• _Zu erledigen_
- 1) An welchem Tag ist laut dem Text über Krugmans Kritik sein Kommentar erschienen?
- 2) Schreib aus dem Text über Krugmans Kritik Wort für Wort ab: Fang bei den Worten „Der beliebte und“ an und hör nach „90er Jahren heimsuchte.“ auf.

• _Textauszug_
##############################
Krugman redet Klartext
Der Wirtschaftsnobelpreisträger benennt die Bundesrepublik als den wichtigsten Verursacher des sich entfaltenden ökonomischen Desasters in der Eurozone
Selten hat ein Leitartikel in der New York Times (NYT), dem führenden meinungsbildenden Medium der USA, die Wirtschaftspolitik der BRD dermaßen scharf kritisiert wie der am 30. November publizierte Kommentar des Wirtschaftsnobelpreisträgers Paul Krugman.
Der beliebte und einflussreiche Ökonom, der als der prominenteste Exponent der nachfrageorientierten Wirtschaftstheorie des Keynesianismus gilt, nahm in seiner Kolumne wahrlich kein Blatt vor dem Mund. Die Eurozone befinde sich am Rande einer Deflation, die den Währungsraum in eine "verlorene Dekade" stürzen könne, ähnlich der schweren deflationären Krise, die Japan in den 90er Jahren heimsuchte.
##############################
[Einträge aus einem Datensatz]
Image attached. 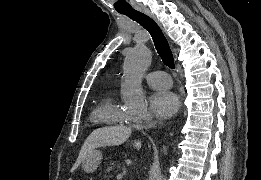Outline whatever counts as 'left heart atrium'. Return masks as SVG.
<instances>
[{"mask_svg": "<svg viewBox=\"0 0 261 180\" xmlns=\"http://www.w3.org/2000/svg\"><path fill=\"white\" fill-rule=\"evenodd\" d=\"M179 105L177 96L169 90L160 89L151 94L148 100L146 117L153 114L157 117H169L177 110Z\"/></svg>", "mask_w": 261, "mask_h": 180, "instance_id": "left-heart-atrium-1", "label": "left heart atrium"}]
</instances>
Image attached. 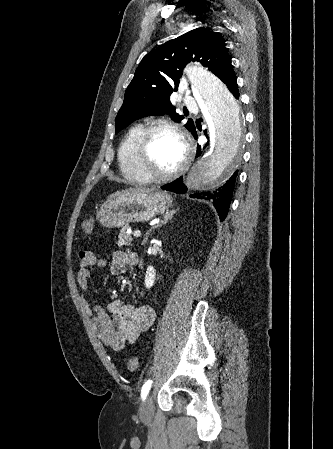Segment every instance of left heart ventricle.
I'll return each mask as SVG.
<instances>
[{
  "label": "left heart ventricle",
  "instance_id": "obj_1",
  "mask_svg": "<svg viewBox=\"0 0 333 449\" xmlns=\"http://www.w3.org/2000/svg\"><path fill=\"white\" fill-rule=\"evenodd\" d=\"M184 154L183 145L176 135L158 131L149 144L147 166L155 173H169L179 166Z\"/></svg>",
  "mask_w": 333,
  "mask_h": 449
}]
</instances>
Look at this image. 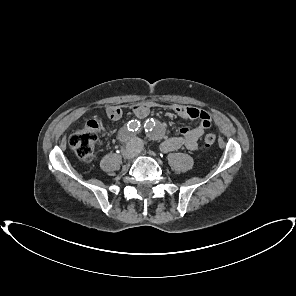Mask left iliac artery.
<instances>
[{
  "mask_svg": "<svg viewBox=\"0 0 296 296\" xmlns=\"http://www.w3.org/2000/svg\"><path fill=\"white\" fill-rule=\"evenodd\" d=\"M145 126H146L145 131H148V130H147V128H148V124L145 123L144 128H145ZM150 130H152V129H150Z\"/></svg>",
  "mask_w": 296,
  "mask_h": 296,
  "instance_id": "left-iliac-artery-1",
  "label": "left iliac artery"
}]
</instances>
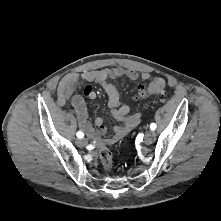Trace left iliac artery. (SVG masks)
I'll list each match as a JSON object with an SVG mask.
<instances>
[{
  "mask_svg": "<svg viewBox=\"0 0 221 221\" xmlns=\"http://www.w3.org/2000/svg\"><path fill=\"white\" fill-rule=\"evenodd\" d=\"M156 127H157V125H156L155 123H151V124H150V129H151V130H155Z\"/></svg>",
  "mask_w": 221,
  "mask_h": 221,
  "instance_id": "1",
  "label": "left iliac artery"
}]
</instances>
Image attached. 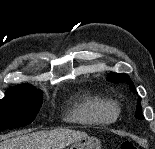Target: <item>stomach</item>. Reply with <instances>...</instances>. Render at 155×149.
Masks as SVG:
<instances>
[{
  "label": "stomach",
  "mask_w": 155,
  "mask_h": 149,
  "mask_svg": "<svg viewBox=\"0 0 155 149\" xmlns=\"http://www.w3.org/2000/svg\"><path fill=\"white\" fill-rule=\"evenodd\" d=\"M100 140L96 137H89L80 139L74 142L69 149H100Z\"/></svg>",
  "instance_id": "obj_1"
}]
</instances>
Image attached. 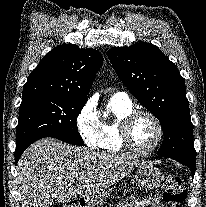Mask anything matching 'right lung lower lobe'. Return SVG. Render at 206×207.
I'll list each match as a JSON object with an SVG mask.
<instances>
[{"label": "right lung lower lobe", "mask_w": 206, "mask_h": 207, "mask_svg": "<svg viewBox=\"0 0 206 207\" xmlns=\"http://www.w3.org/2000/svg\"><path fill=\"white\" fill-rule=\"evenodd\" d=\"M25 149H19V150H15L14 156H15V164H17L20 156L22 155V153L24 152Z\"/></svg>", "instance_id": "98d812e1"}]
</instances>
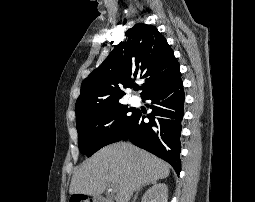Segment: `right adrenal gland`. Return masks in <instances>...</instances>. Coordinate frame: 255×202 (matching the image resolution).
Listing matches in <instances>:
<instances>
[{"instance_id":"obj_1","label":"right adrenal gland","mask_w":255,"mask_h":202,"mask_svg":"<svg viewBox=\"0 0 255 202\" xmlns=\"http://www.w3.org/2000/svg\"><path fill=\"white\" fill-rule=\"evenodd\" d=\"M155 183H156V181L150 182V183H146L145 185H143V187L148 186V185H150V184H155ZM143 187H141L140 189H138V191H137V193H136V195H135V197H134V201L136 200L139 191H140Z\"/></svg>"}]
</instances>
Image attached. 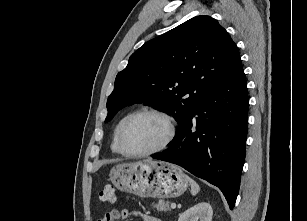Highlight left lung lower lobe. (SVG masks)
I'll return each instance as SVG.
<instances>
[{
	"label": "left lung lower lobe",
	"instance_id": "left-lung-lower-lobe-1",
	"mask_svg": "<svg viewBox=\"0 0 307 221\" xmlns=\"http://www.w3.org/2000/svg\"><path fill=\"white\" fill-rule=\"evenodd\" d=\"M248 103L239 57L226 78L194 107L170 146L153 158L217 186L233 209L245 158Z\"/></svg>",
	"mask_w": 307,
	"mask_h": 221
}]
</instances>
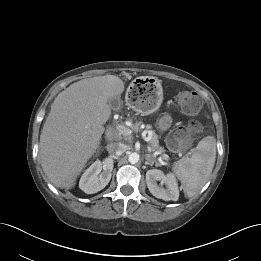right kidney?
I'll return each instance as SVG.
<instances>
[{"instance_id":"1","label":"right kidney","mask_w":261,"mask_h":261,"mask_svg":"<svg viewBox=\"0 0 261 261\" xmlns=\"http://www.w3.org/2000/svg\"><path fill=\"white\" fill-rule=\"evenodd\" d=\"M103 170V172H101ZM113 161L106 158L104 161H95L82 175L79 187L87 194L97 193L105 188L111 179Z\"/></svg>"}]
</instances>
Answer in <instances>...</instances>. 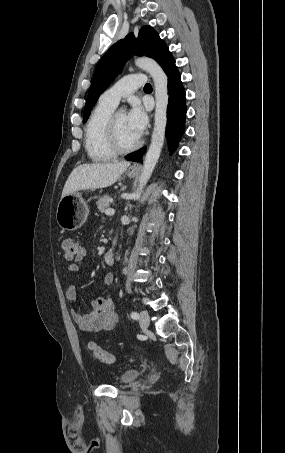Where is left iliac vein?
Wrapping results in <instances>:
<instances>
[{
  "label": "left iliac vein",
  "instance_id": "left-iliac-vein-1",
  "mask_svg": "<svg viewBox=\"0 0 285 453\" xmlns=\"http://www.w3.org/2000/svg\"><path fill=\"white\" fill-rule=\"evenodd\" d=\"M139 323L142 329H147L150 323L149 314L146 311L140 312Z\"/></svg>",
  "mask_w": 285,
  "mask_h": 453
}]
</instances>
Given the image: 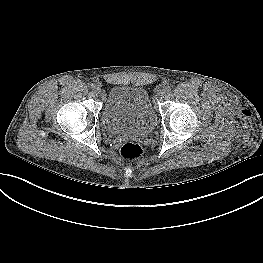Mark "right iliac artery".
<instances>
[{
  "instance_id": "obj_1",
  "label": "right iliac artery",
  "mask_w": 263,
  "mask_h": 263,
  "mask_svg": "<svg viewBox=\"0 0 263 263\" xmlns=\"http://www.w3.org/2000/svg\"><path fill=\"white\" fill-rule=\"evenodd\" d=\"M91 88H92L93 90H96V89L98 88V85H97L96 83H93V84L91 85Z\"/></svg>"
}]
</instances>
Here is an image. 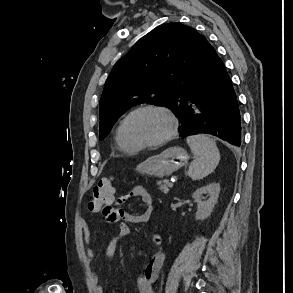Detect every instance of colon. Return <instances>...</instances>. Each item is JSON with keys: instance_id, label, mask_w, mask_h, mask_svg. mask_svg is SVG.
<instances>
[{"instance_id": "5ec220e1", "label": "colon", "mask_w": 293, "mask_h": 293, "mask_svg": "<svg viewBox=\"0 0 293 293\" xmlns=\"http://www.w3.org/2000/svg\"><path fill=\"white\" fill-rule=\"evenodd\" d=\"M114 178L107 176L102 178L93 188L88 207L93 211H103L109 207L114 198Z\"/></svg>"}]
</instances>
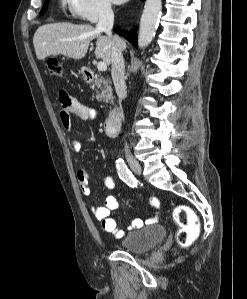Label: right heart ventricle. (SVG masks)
<instances>
[{
    "label": "right heart ventricle",
    "mask_w": 247,
    "mask_h": 299,
    "mask_svg": "<svg viewBox=\"0 0 247 299\" xmlns=\"http://www.w3.org/2000/svg\"><path fill=\"white\" fill-rule=\"evenodd\" d=\"M61 5L64 9H72V0H61Z\"/></svg>",
    "instance_id": "1"
}]
</instances>
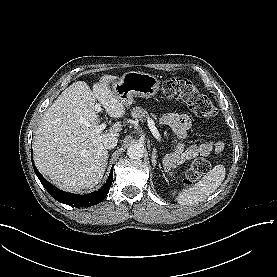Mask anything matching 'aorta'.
##############################
• _Lösungen_
- 1) Am 30. November.

- 2)
Der beliebte und einflussreiche Ökonom, der als der prominenteste Exponent der nachfrageorientierten Wirtschaftstheorie des Keynesianismus gilt, nahm in seiner Kolumne wahrlich kein Blatt vor dem Mund. Die Eurozone befinde sich am Rande einer Deflation, die den Währungsraum in eine "verlorene Dekade" stürzen könne, ähnlich der schweren deflationären Krise, die Japan in den 90er Jahren heimsuchte.